Friday, August 26, 2005

A Friend in Need

There is a very interesting article in today's New York Times about the growing number of Americans who live alone and have no family to help them in times of need.

Every time Grace McCabe is handed a form in a doctor's office asking for an emergency contact, the blank space makes her shiver.

It is such a simple question for anyone with a spouse, partner or children. But Ms. McCabe, 75, has always lived alone. Who would stand by her in a crisis? Who would be there for her in the worst of times?

These were once hypothetical questions. But now Ms. McCabe's slowly fading eyesight is almost gone. She has always had lots of friends but had never asked one to take responsibility for her, to answer the middle-of-the-night telephone call from the emergency room, say, or to pay her bills because she cannot write checks herself.

This would be just another article about people who have fallen through the cracks in society; but Jane Gross focuses on an unusual angle: the importance of friends for people who have no family connections.

Of all [Grace McCabe's] friends, she has fixed on one with a good heart, a steady hand under pressure and a talent for problem solving. So time and again, she writes "Charlotte Frank" in the blank space and lightens the moment by calling to say, "Charlotte, you're on another list."

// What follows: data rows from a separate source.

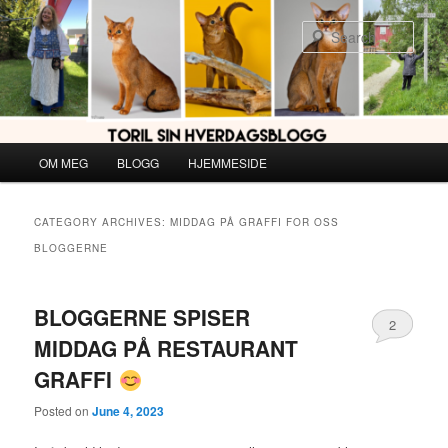
Skip
Skip
to
to
Sear
primary
secondary
content
content
Main
OM MEG
BLOGG
HJEMMESIDE
menu
CATEGORY ARCHIVES:
MIDDAG PÅ GRAFFI FOR OSS
BLOGGERNE
BLOGGERNE SPISER
2
MIDDAG PÅ RESTAURANT
GRAFFI
Posted on
June 4, 2023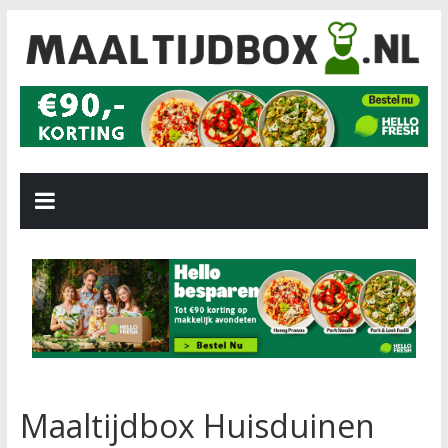
Maaltijdbox Huisduinen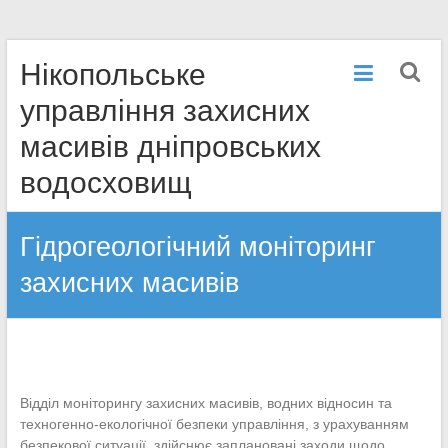
Перейти
Нікопольське
к
содержимому
управління захисних
масивів дніпровських
водосховищ
Гідрогеологічний моніторинг
захисних масивів
Відділ моніторингу захисних масивів, водних відносин та
техногенно-екологічної безпеки управління, з урахуванням
безпекової ситуації, здійснює заплановані заходи щодо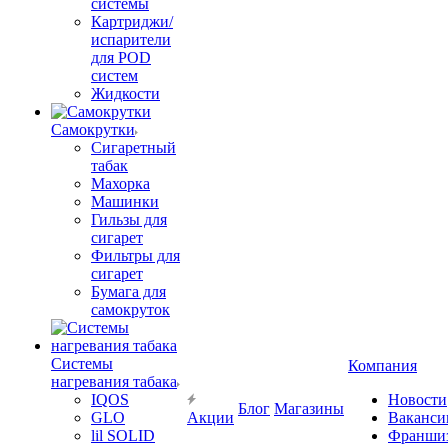
системы
Картриджи/
испарители
для POD
систем
Жидкости
Самокрутки
Сигаретный
табак
Махорка
Машинки
Гильзы для
сигарет
Фильтры для
сигарет
Бумага для
самокруток
Системы
Компания
нагревания табака
IQOS
Новости
Блог
Магазины
GLO
Акции
Ваканси
lil SOLID
Франши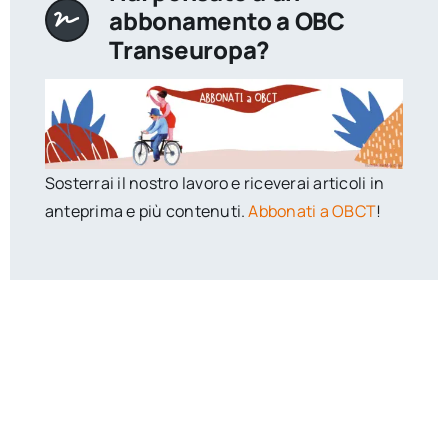
abbonamento a OBC
Transeuropa?
Sosterrai il nostro lavoro e riceverai articoli in
anteprima e più contenuti.
Abbonati a OBCT
!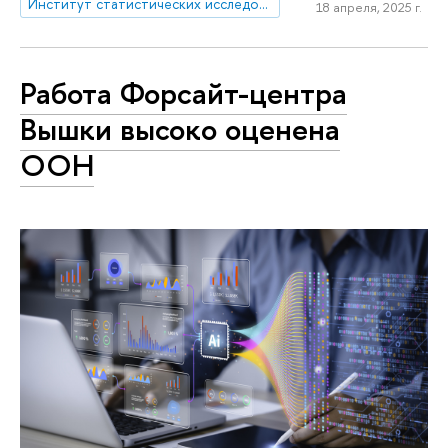
Институт статистических исследований и экономики знаний
18 апреля, 2025 г.
Работа Форсайт-центра
Вышки высоко оценена
ООН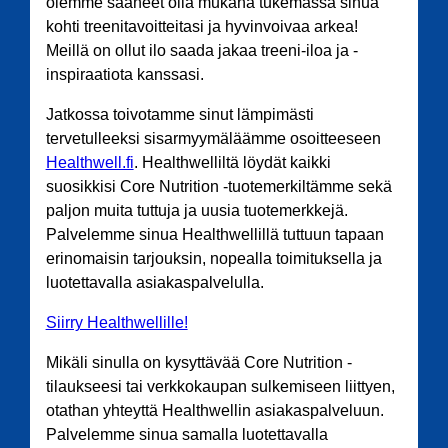
olemme saaneet olla mukana tukemassa sinua
kohti treenitavoitteitasi ja hyvinvoivaa arkea!
Meillä on ollut ilo saada jakaa treeni-iloa ja -
inspiraatiota kanssasi.
Jatkossa toivotamme sinut lämpimästi
tervetulleeksi sisarmyymäläämme osoitteeseen
Healthwell.fi
. Healthwelliltä löydät kaikki
suosikkisi Core Nutrition -tuotemerkiltämme sekä
paljon muita tuttuja ja uusia tuotemerkkejä.
Palvelemme sinua Healthwellillä tuttuun tapaan
erinomaisin tarjouksin, nopealla toimituksella ja
luotettavalla asiakaspalvelulla.
Siirry Healthwellille!
Mikäli sinulla on kysyttävää Core Nutrition -
tilaukseesi tai verkkokaupan sulkemiseen liittyen,
otathan yhteyttä Healthwellin asiakaspalveluun.
Palvelemme sinua samalla luotettavalla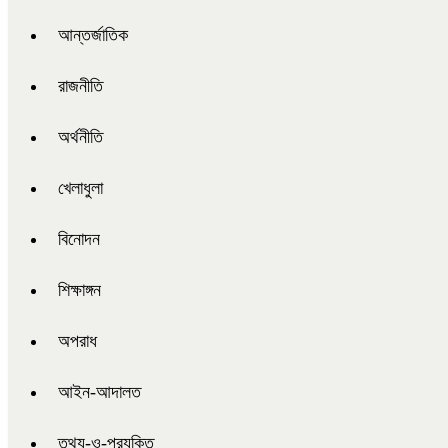
আন্তর্জাতিক
রাজনীতি
অর্থনীতি
খেলাধুলা
বিনোদন
শিক্ষাঙ্গন
অপরাধ
আইন-আদালত
তথ্য-ও-প্রযুক্তি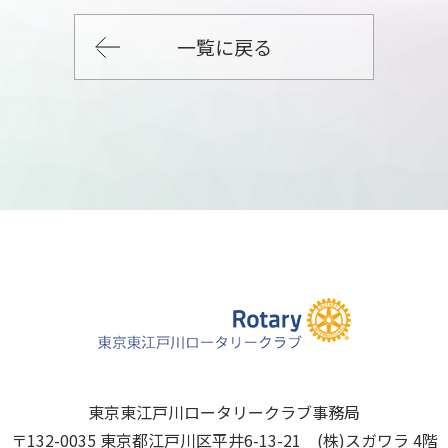
一覧に戻る
東京東江戸川ロータリークラブ事務局
〒132-0035 東京都江戸川区平井6-13-21 (株)スガワラ 4階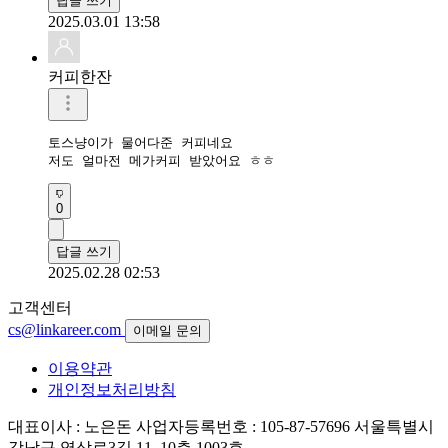
답글 쓰기
2025.03.01 13:58
커피한잔
토스냥이가 물어다준 커피네요

저도 얼마전 메가커피 받았어요 ㅎㅎ
0
답글 쓰기
2025.02.28 02:53
고객센터
cs@linkareer.com
이메일 문의
이용약관
개인정보처리방침
대표이사 : 노은돈
사업자등록번호 : 105-87-57696
서울특별시
강남구 역삼로3길 11, 10층 1003호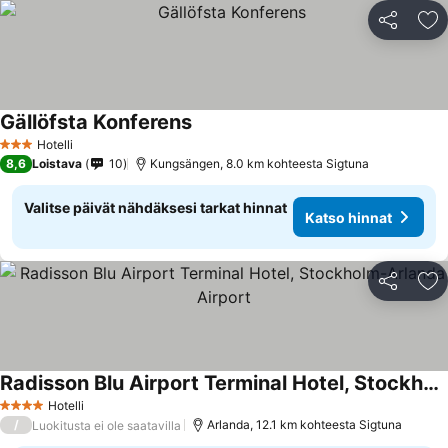
Jaa
Li
Gällöfsta Konferens
Hotelli
3 Tähtiluokitus
8,6
Loistava
10
Kungsängen, 8.0 km kohteesta Sigtuna
Valitse päivät nähdäksesi tarkat hinnat
Katso hinnat
Jaa
Li
Radisson Blu Airport Terminal Hotel, Stockholm-Arlanda Airport
Hotelli
4 Tähtiluokitus
/
Arlanda, 12.1 km kohteesta Sigtuna
Luokitusta ei ole saatavilla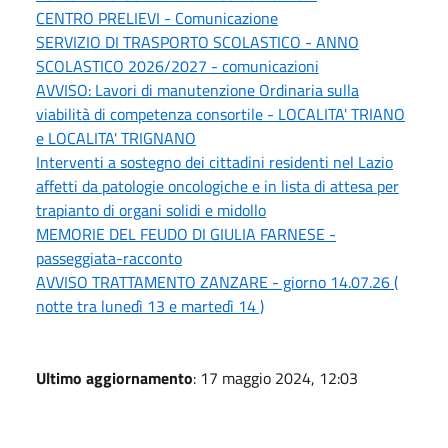
CENTRO PRELIEVI - Comunicazione
SERVIZIO DI TRASPORTO SCOLASTICO - ANNO
SCOLASTICO 2026/2027 - comunicazioni
AVVISO: Lavori di manutenzione Ordinaria sulla
viabilità di competenza consortile - LOCALITA' TRIANO
e LOCALITA' TRIGNANO
Interventi a sostegno dei cittadini residenti nel Lazio
affetti da patologie oncologiche e in lista di attesa per
trapianto di organi solidi e midollo
MEMORIE DEL FEUDO DI GIULIA FARNESE -
passeggiata-racconto
AVVISO TRATTAMENTO ZANZARE - giorno 14.07.26 (
notte tra lunedì 13 e martedì 14 )
Ultimo aggiornamento
: 17 maggio 2024, 12:03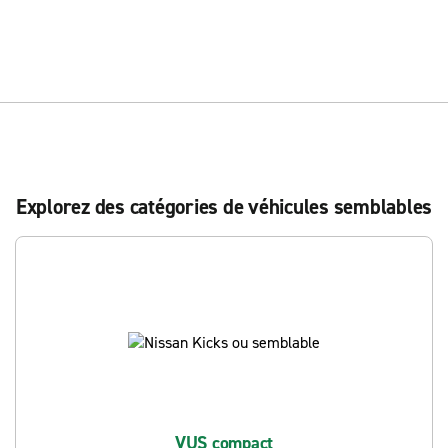
Explorez des catégories de véhicules semblables
VUS compact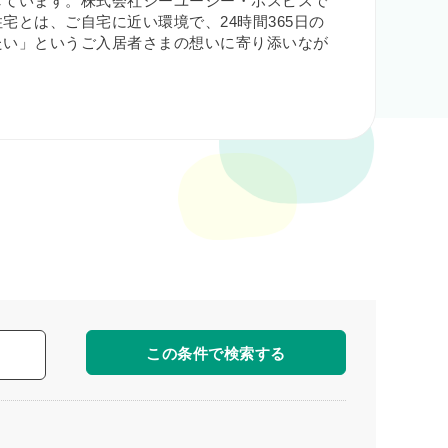
しています。株式会社シーユーシー・ホスピスで
とは、ご自宅に近い環境で、24時間365日の
たい」というご入居者さまの想いに寄り添いなが
この条件で検索する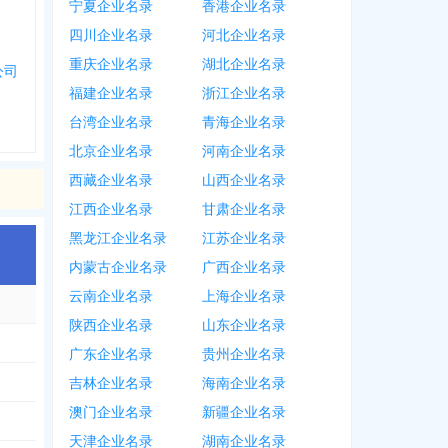
宁夏企业名录
香港企业名录
四川企业名录
河北企业名录
重庆企业名录
湖北企业名录
公司
福建企业名录
浙江企业名录
台湾企业名录
青海企业名录
北京企业名录
河南企业名录
西藏企业名录
山西企业名录
江西企业名录
甘肃企业名录
黑龙江企业名录
江苏企业名录
内蒙古企业名录
广西企业名录
云南企业名录
上海企业名录
陕西企业名录
山东企业名录
广东企业名录
贵州企业名录
吉林企业名录
海南企业名录
澳门企业名录
新疆企业名录
天津企业名录
湖南企业名录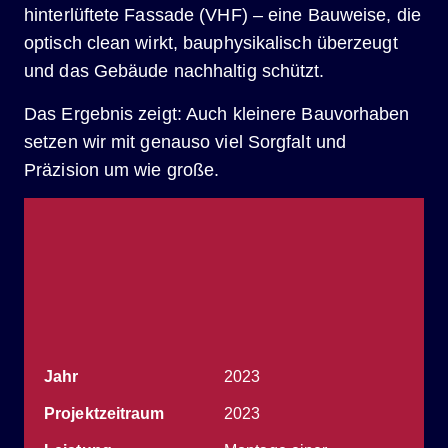
hinterlüftete Fassade (VHF) – eine Bauweise, die
optisch clean wirkt, bauphysikalisch überzeugt
und das Gebäude nachhaltig schützt.
Das Ergebnis zeigt: Auch kleinere Bauvorhaben
setzen wir mit genauso viel Sorgfalt und
Präzision um wie große.
Jahr
2023
Projekt­zeitraum
2023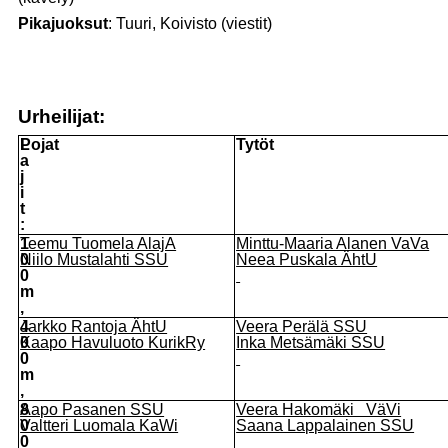
Pikajuoksut
: Tuuri, Koivisto (viestit)
Urheilijat:
L
Pojat
Tytöt
a
j
i
t
:
1
Teemu Tuomela AlajA
Minttu-Maaria Alanen
VaVa
0
Niilo Mustalahti SSU
Neea Puskala ÄhtU
0
m
,
4
Jarkko Rantoja ÄhtU
Veera Perälä SSU
0
Kaapo Havuluoto KurikRy
Inka Metsämäki SSU
0
m
,
8
Aapo Pasanen SSU
Veera Hakomäki VäVi
0
Valtteri Luomala KaWi
Saana Lappalainen SSU
0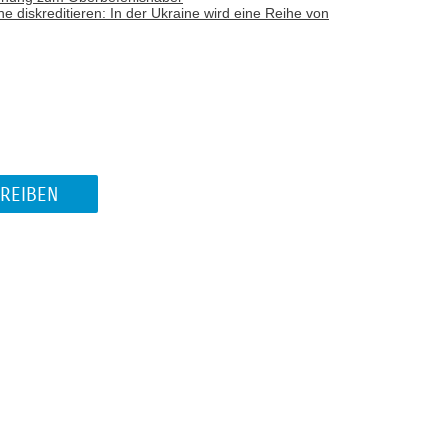
ne diskreditieren: In der Ukraine wird eine Reihe von
REIBEN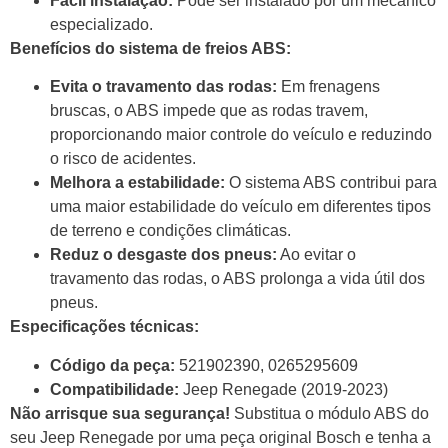
Fácil instalação:
Pode ser instalado por um mecânico
especializado.
Benefícios do sistema de freios ABS:
Evita o travamento das rodas:
Em frenagens
bruscas, o ABS impede que as rodas travem,
proporcionando maior controle do veículo e reduzindo
o risco de acidentes.
Melhora a estabilidade:
O sistema ABS contribui para
uma maior estabilidade do veículo em diferentes tipos
de terreno e condições climáticas.
Reduz o desgaste dos pneus:
Ao evitar o
travamento das rodas, o ABS prolonga a vida útil dos
pneus.
Especificações técnicas:
Código da peça:
521902390, 0265295609
Compatibilidade:
Jeep Renegade (2019-2023)
Não arrisque sua segurança!
Substitua o módulo ABS do
seu Jeep Renegade por uma peça original Bosch e tenha a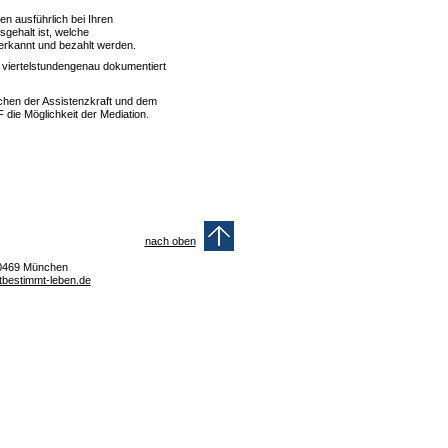
en ausführlich bei Ihren
sgehalt ist, welche
erkannt und bezahlt werden.
 viertelstundengenau dokumentiert
chen der Assistenzkraft und dem
 die Möglichkeit der Mediation.
nach oben
 80469 München
tbestimmt-leben.de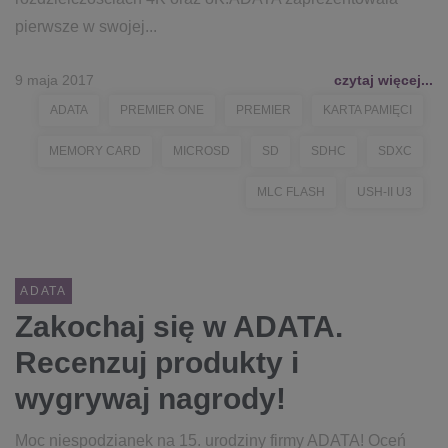
pierwsze w swojej...
9 maja 2017
czytaj więcej...
ADATA
PREMIER ONE
PREMIER
KARTA PAMIĘCI
MEMORY CARD
MICROSD
SD
SDHC
SDXC
MLC FLASH
USH-II U3
ADATA
Zakochaj się w ADATA.
Recenzuj produkty i
wygrywaj nagrody!
Moc niespodzianek na 15. urodziny firmy ADATA! Oceń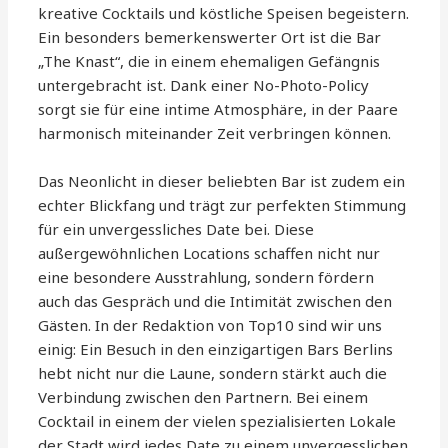
kreative Cocktails und köstliche Speisen begeistern.
Ein besonders bemerkenswerter Ort ist die Bar
„The Knast“, die in einem ehemaligen Gefängnis
untergebracht ist. Dank einer No-Photo-Policy
sorgt sie für eine intime Atmosphäre, in der Paare
harmonisch miteinander Zeit verbringen können.
Das Neonlicht in dieser beliebten Bar ist zudem ein
echter Blickfang und trägt zur perfekten Stimmung
für ein unvergessliches Date bei. Diese
außergewöhnlichen Locations schaffen nicht nur
eine besondere Ausstrahlung, sondern fördern
auch das Gespräch und die Intimität zwischen den
Gästen. In der Redaktion von Top10 sind wir uns
einig: Ein Besuch in den einzigartigen Bars Berlins
hebt nicht nur die Laune, sondern stärkt auch die
Verbindung zwischen den Partnern. Bei einem
Cocktail in einem der vielen spezialisierten Lokale
der Stadt wird jedes Date zu einem unvergesslichen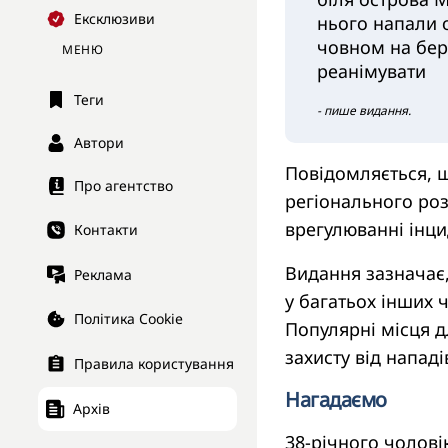
Ексклюзиви
нього напали о
човном на бере
МЕНЮ
реанімувати
Теги
- пише видання.
Автори
Повідомляється, 
Про агентство
регіонального роз
врегулюванні інци
Контакти
Видання зазначає,
Реклама
у багатьох інших 
Політика Cookie
Популярні місця д
захисту від нападі
Правила користування
Нагадаємо
Архів
38-річного чолов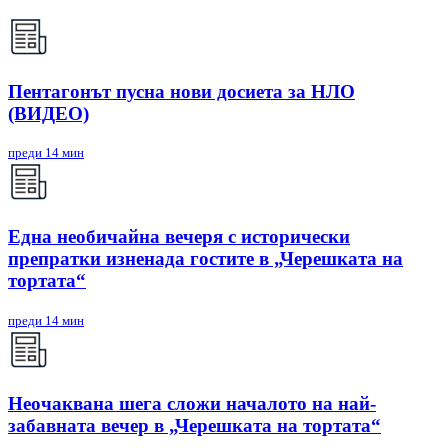
Пентагонът пусна нови досиета за НЛО
(ВИДЕО)
преди 14 мин
Една необичайна вечеря с исторически
препратки изненада гостите в „Черешката на
тортата“
преди 14 мин
Неочаквана шега сложи началото на най-
забавната вечер в „Черешката на тортата“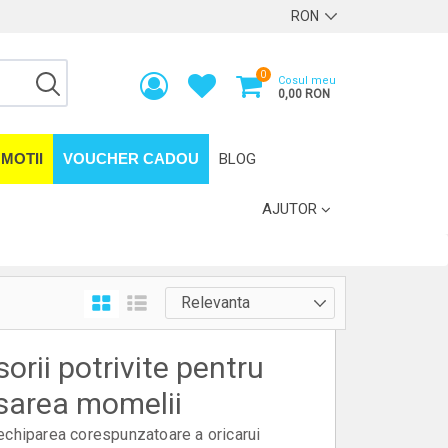
0
Cosul meu
0,00 RON
MOTII
VOUCHER CADOU
BLOG
AJUTOR
orii potrivite pentru
asarea momelii
echiparea corespunzatoare a oricarui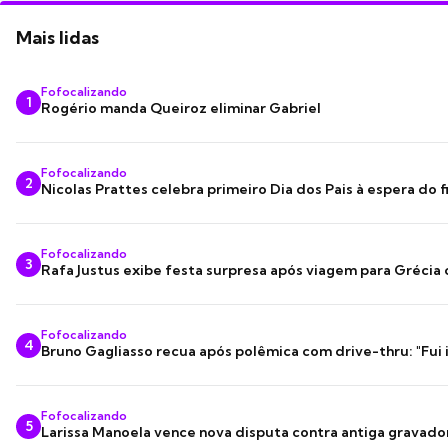
Mais lidas
Fofocalizando
1
Rogério manda Queiroz eliminar Gabriel
Fofocalizando
2
Nicolas Prattes celebra primeiro Dia dos Pais à espera do f
Fofocalizando
3
Rafa Justus exibe festa surpresa após viagem para Grécia
Fofocalizando
4
Bruno Gagliasso recua após polêmica com drive-thru: "Fui
Fofocalizando
5
Larissa Manoela vence nova disputa contra antiga gravado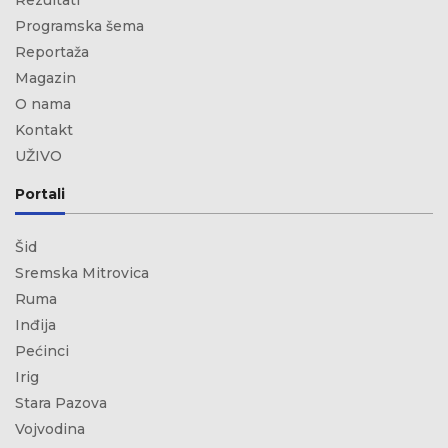
Rezultati
Programska šema
Reportaža
Magazin
O nama
Kontakt
UŽIVO
Portali
Šid
Sremska Mitrovica
Ruma
Inđija
Pećinci
Irig
Stara Pazova
Vojvodina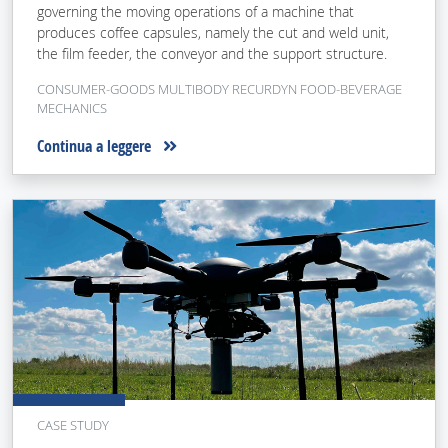
governing the moving operations of a machine that
produces coffee capsules, namely the cut and weld unit,
the film feeder, the conveyor and the support structure.
CONSUMER-GOODS MULTIBODY RECURDYN FOOD-BEVERAGE
MECHANICS
Continua a leggere
CASE STUDY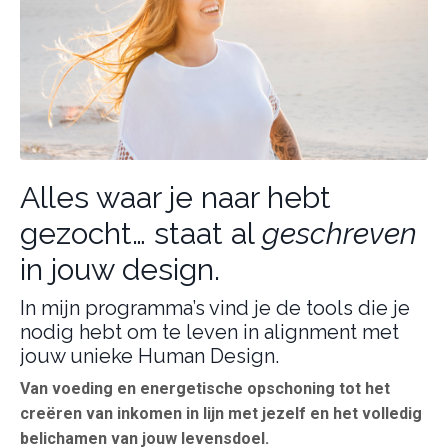
Alles waar je naar hebt
gezocht… staat al
geschreven
in jouw design.
In mijn programma’s vind je de tools die je
nodig hebt om te leven in alignment met
jouw unieke Human Design.
Van voeding en energetische opschoning tot het
creëren van inkomen in lijn met jezelf en het volledig
belichamen van jouw levensdoel.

When Ms. McCabe was knocked to the crosswalk by a reckless driver and suffered a concussion, Ms. Frank, 70 and herself single, stayed overnight on the living room couch. When Ms. McCabe could no longer see standard type, Ms. Frank got her a computer and set the font to its largest size so she could read the newspaper and order from catalogs.

"You find out there are good friends who become great friends," Ms. McCabe said. "Charlotte told me to 'grab on,' both literally and figuratively, and I did."
[...]
The growing number of single-person households - including the never-married, divorced and widowed - is evident in census reports. In 2003, nearly 27 percent of American households consisted of one person living alone, up from 18 percent in 1970, putting a premium on friendship, a relationship without the legal status or social standing of kin. And demographers warn that the graying of the baby boom generation will swell the ranks of single-person households, with illness and disability an inevitable corollary of old age.